As described in "Behaviors",
a
Media adaptors treat their data in one of three ways: as a byte stream, as a character stream, or as a random-access file. New media adaptors should subclass, respectively, multivalent.MediaAdaptorByte, multivalent.MediaAdaptorReader, or multivalent.MediaAdaptorFile.
The essential method for media adaptors is parse(INode)
.
In fact, often a media adaptor is little more than subclassing
and implementing this method.
A media adaptor can assume that its input has been established externally,
either a java.io.InputStream byte stream, java.io.Reader character stream,
or java.io.File, which is created when a MediaAdaptorFile first invokes
getFile()
. Then the parse(INode)
method is invoked
with a node of the document tree to which to attach the content
of the document being read.
parse(INode)
is usually a big loop
that reads from the document format
and creates a runtime representation in multivalent.Node
s.
As far as possible, the runtime document tree should be slavishly
faithful, preserving all information found in the file format.
Structure or hierarchy should be represented as internal nodes;
content such as text or images should be represented as leaves.
Presentation / appearance should be captured as a stylesheet if possible,
or as multivalent.Span
s if not.
If spans start and end points can be separated by an arbitrary distance,
as in HTML, multivalent.Span
's
open(Node)
and close(Node)
can be a
convenient way to attach spans to content.
Metadata, such as author and dates, should be stored in the closest
containing multivalent.Document
.
Most media adaptors make a "top node" or "document root"
of their own, underneath the passed Node,
and give it a tag/name that's that same as the document format;
this is a convenient way for the associated stylesheet
to affect the entire document.
Documents such as HTML that produce a long scroll should be created
in their entirety. Paginated documents, such as DVI and PDF, should
supply the page count to the prevailing document under the
Document.ATTR_PAGECNT
attribute, and should produce the single page
specified by the Document.ATTR_PAGE
attribute.
If encountering an unfixable/unrecoverable parsing error,
usually due to an invalid data format, throw a multivalent.ParseException
.
java.io.IOException
s are not parsing errors, and
should be reported as I/O errors.
The node passed as a parameter to parse(Node)
can be
used to obtain the prevailing/enclosing
multivalent.Document
and
multivalent.Browser
, via Node.getDocument()
and Node.getBrowser()
. However, media adaptors can be
used outside of a browser environment, as to supply parsed text
full-text indexing, and so media adaptors should not rely on the node
being connected to a larger tree.
It is recommended that media adaptors construct document trees that
directly and fully represent the document format. However, it can be
expedient to write a quick-and-dirty converter into another a document
format, such as Perl POD to HTML. In that case, the converter can
generated the target format and throw it to
MediaAdaptor.parseHelper()
to convert that to a document
tree.
Media adaptors are packaged like other behaviors, in JARs. Media adaptors usually hook into the system in a different way, however. Media adaptors want to be invoked when a document of the right type is encountered. The relationship between a document MIME type and/or file suffix and a media adaptor is established in sys/Preferences.txt. At startup the system will read its own sys/Preference.txt startup file, then those in all JARs in the same directory in an undefined order, then the one found in a user's home directory.

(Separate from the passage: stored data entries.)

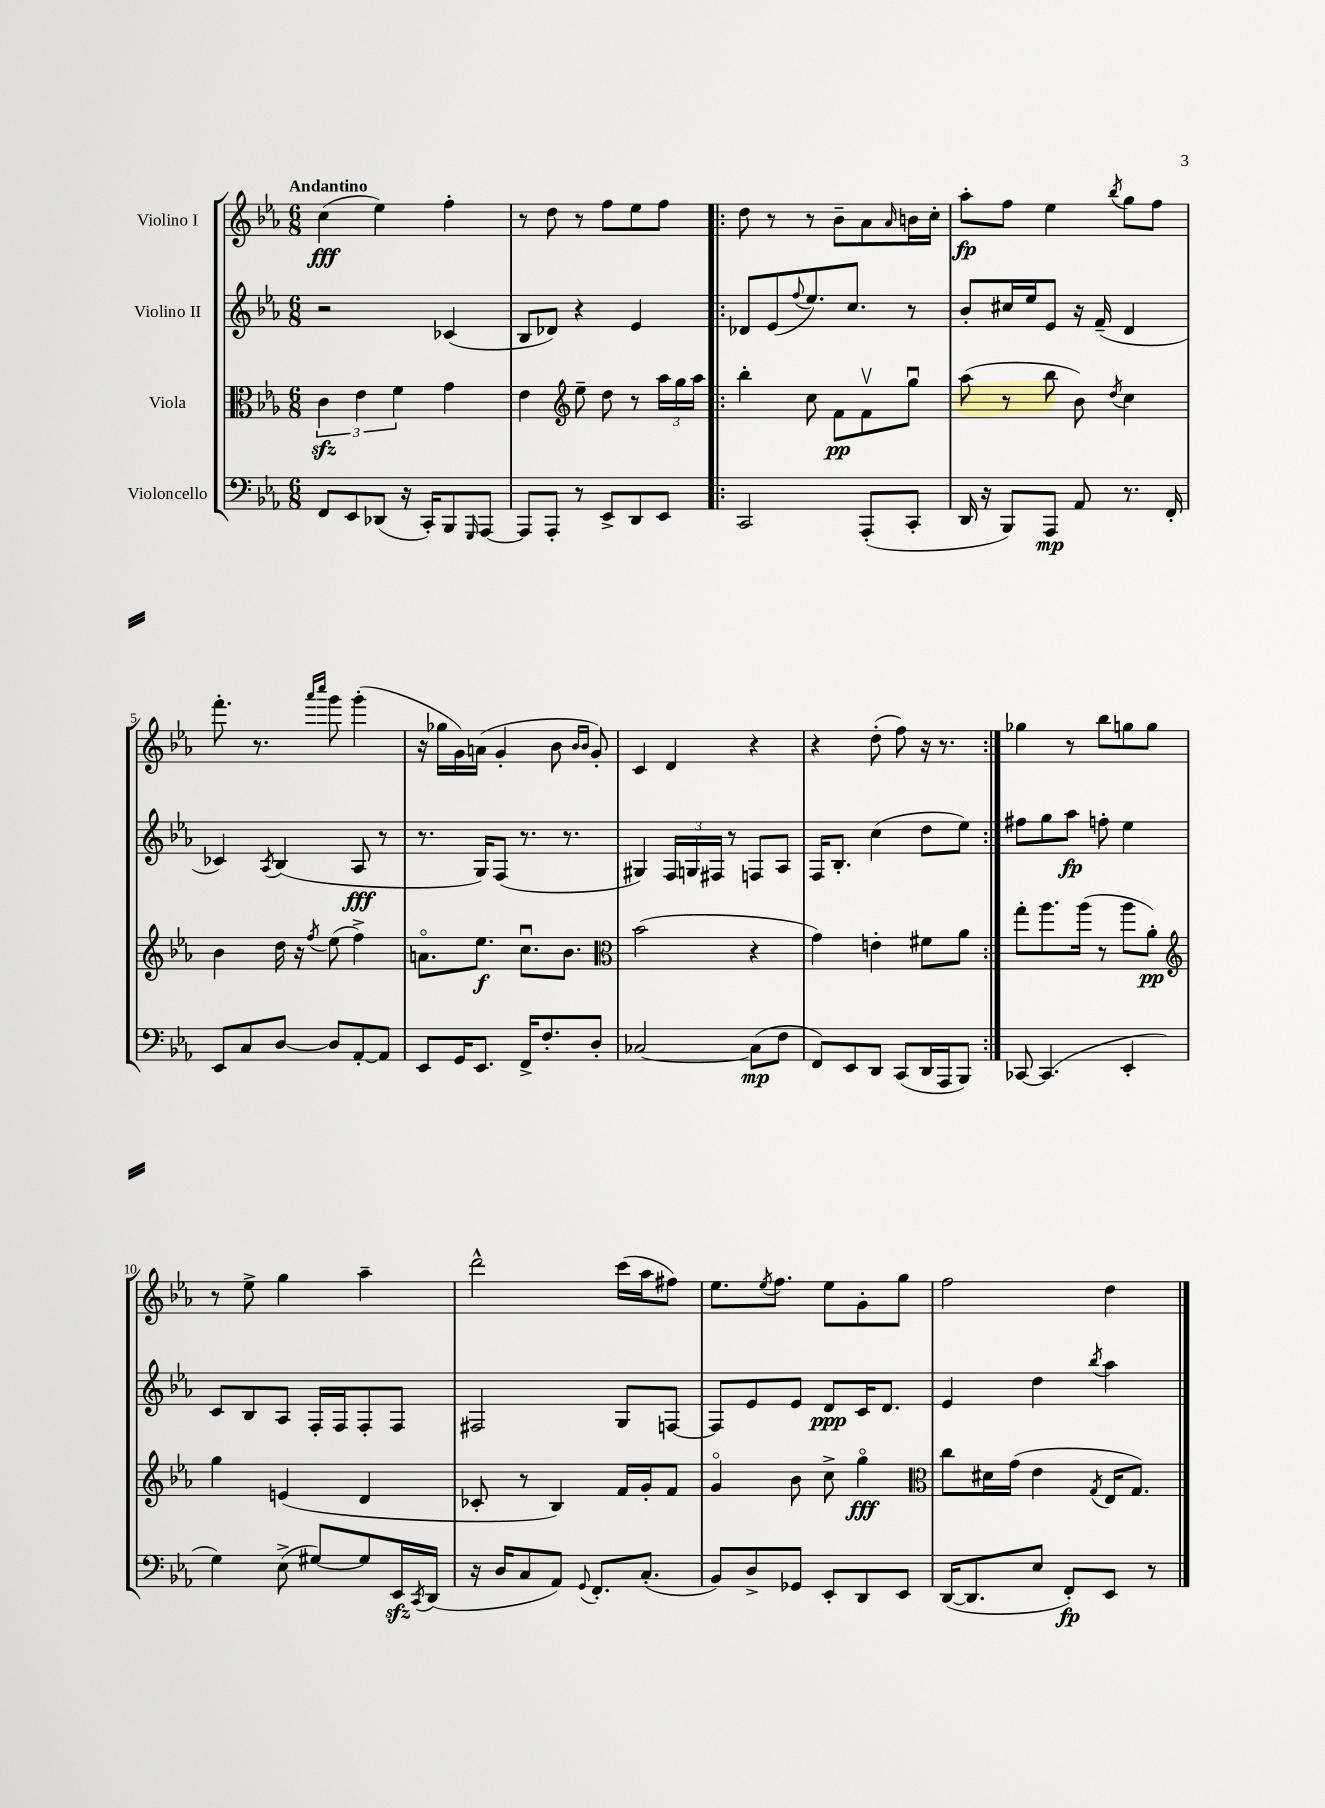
<<
\new StaffGroup <<
\new Staff = "s0" \with { instrumentName = "Violino I" } {
    \clef treble \key ees \major \numericTimeSignature \time 6/8 \tempo "Andantino"
    c''4\fff( ees''4) f''4-. |
    r8 d''8 r8 f''8 ees''8 f''8 |
    \repeat volta 2 { d''8 r8 r8 bes'8-- aes'8 \grace { aes'16 } b'16 c''16-. |
    aes''8-.\fp f''8 ees''4 \acciaccatura { bes''8 } g''8 f''8 |
    f'''8.-. r8. \grace { aes'''16 c''''16 } g'''8 g'''4-.( |
    r16 ges''16 g'16) a'16( g'4-. bes'8 \grace { bes'16 bes'16 } g'8-.) |
    c'4 d'4 r4 |
    r4 d''8-.( f''8) r16 r8. | }
    ges''4 r8 bes''8 g''8 g''8 |
    r8 ees''8-> g''4 aes''4-- |
    d'''2-^ c'''16( aes''16 fis''8) |
    ees''8. \acciaccatura { ees''8 } f''8. ees''8 g'8-. g''8 |
    f''2 d''4 \bar "|." |
}
\new Staff = "s1" \with { instrumentName = "Violino II" } {
    \clef treble \key ees \major \numericTimeSignature \time 6/8
    r2 ces'4( |
    bes8 des'8) r4 ees'4 |
    \repeat volta 2 { des'8 ees'8( \appoggiatura { f''8 } ees''8.) c''8. r8 |
    bes'8-. cis''16 ees''16 ees'8 r16 f'16--( d'4 |
    ces'4) \acciaccatura { aes8 } bes4( aes8\fff r8 |
    r8. g16) f8( r8. r8. |
    gis4) \tuplet 3/2 { f16 g16 fis16 } r8 f8 aes8 |
    f16 bes8.-. c''4( d''8 ees''8) | }
    fis''8 g''8 aes''8\fp f''8-. ees''4 |
    c'8 bes8 aes8 f16-. f16 f8-. f8 |
    fis2 g8 f8~ |
    f8 ees'8 ees'8 d'8\ppp c'16 d'8. |
    ees'4 d''4 \acciaccatura { bes''8 } aes''4 \bar "|." |
}
\new Staff = "s2" \with { instrumentName = "Viola" } {
    \clef alto \key ees \major \numericTimeSignature \time 6/8
    \tuplet 3/2 { c'4\sfz ees'4 f'4 } g'4 |
    ees'4 \clef treble ees''8-- d''8 r8 \tuplet 3/2 { aes''16 g''16 aes''16 } |
    \repeat volta 2 { bes''4-. c''8 f'8\pp f'8\upbow g''8\downbow |
    aes''8( r8 bes''8 bes'8) \acciaccatura { d''8 } c''4 |
    bes'4 d''16 r16 \acciaccatura { f''8 } ees''8( f''4->) |
    a'8.\flageolet ees''8.\f c''8.\downbow bes'8. |
    \clef alto bes'2( r4 |
    g'4) e'4-. fis'8 aes'8 | }
    g''8-. aes''8. aes''16( r8 aes''8 aes'8-.\pp) |
    \clef treble g''4 e'4( d'4 |
    ces'8-. r8 bes4) f'16 g'16-. f'8 |
    g'4\flageolet bes'8 c''8-> g''4\flageolet\fff |
    \clef alto c''8 dis'16 g'16( ees'4 \acciaccatura { g8 } ees16 g8.) \bar "|." |
}
\new Staff = "s3" \with { instrumentName = "Violoncello" } {
    \clef bass \key ees \major \numericTimeSignature \time 6/8
    f,8 ees,8 des,8( r16 c,16-.) bes,,8 \grace { g,,16 } aes,,8~ |
    aes,,8 aes,,8-. r8 ees,8-> d,8 ees,8 |
    \repeat volta 2 { c,2 aes,,8-.( c,8-. |
    d,16 r16 bes,,8) aes,,8\mp aes,8 r8. f,16-. |
    ees,8 c8 d8~ d8 aes,8~-. aes,8 |
    ees,8 g,16 ees,8. f,16-> f8.-. d8-. |
    ces2~ ces8\mp( f8 |
    f,8) ees,8 d,8 c,8( d,16 aes,,16 bes,,8) | }
    ces,8~ ces,4.( ees,4-. |
    g4) ees8->( gis8~) gis8 ees,16\sfz \acciaccatura { c,8 } d,16( |
    r16 d16 c8 aes,8) \appoggiatura { g,8 } f,8.-. c8.-.( |
    bes,8) d8-> ges,8 ees,8-. d,8 ees,8 |
    d,16~( d,8. ees8 f,8-.\fp) ees,8 r8 \bar "|." |
}
>>
>>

In sys/Preference.txt, the mediadaptor
command maps from MIME type and/or suffix to genre.
The remap
command maps from genre
to Java class. For instance, this is DVI.jar's
sys/Preferences.txt:
mediaadaptor dvi DVI mediaadaptor application/x-dvi DVI remap DVI tex.dvi.DVI
Most document formats also use a stylesheet.
At this time stylesheets that are automatically instantiated
are written in CSS.
The stylesheet is stored in the sys/stylesheet directory
under the same name as the genre, plus the suffix .css.
For example, DVI.jar has its stylesheet at
sys/stylesheet.DVI.css.
Stylesheets, especially those for media adaptors that translate
to another format and use parseHelper()
,
can import other stylesheets using the CSS @import
statement.
Stylesheets in Multivalent.jar can be retrieved
with the systemresource protocol,
as in systemresource:/sys/stylesheet/HTML.css.
The hub for the media adaptor is stored in sys/hub under the genre name, as in sys/hub/HTML.hub.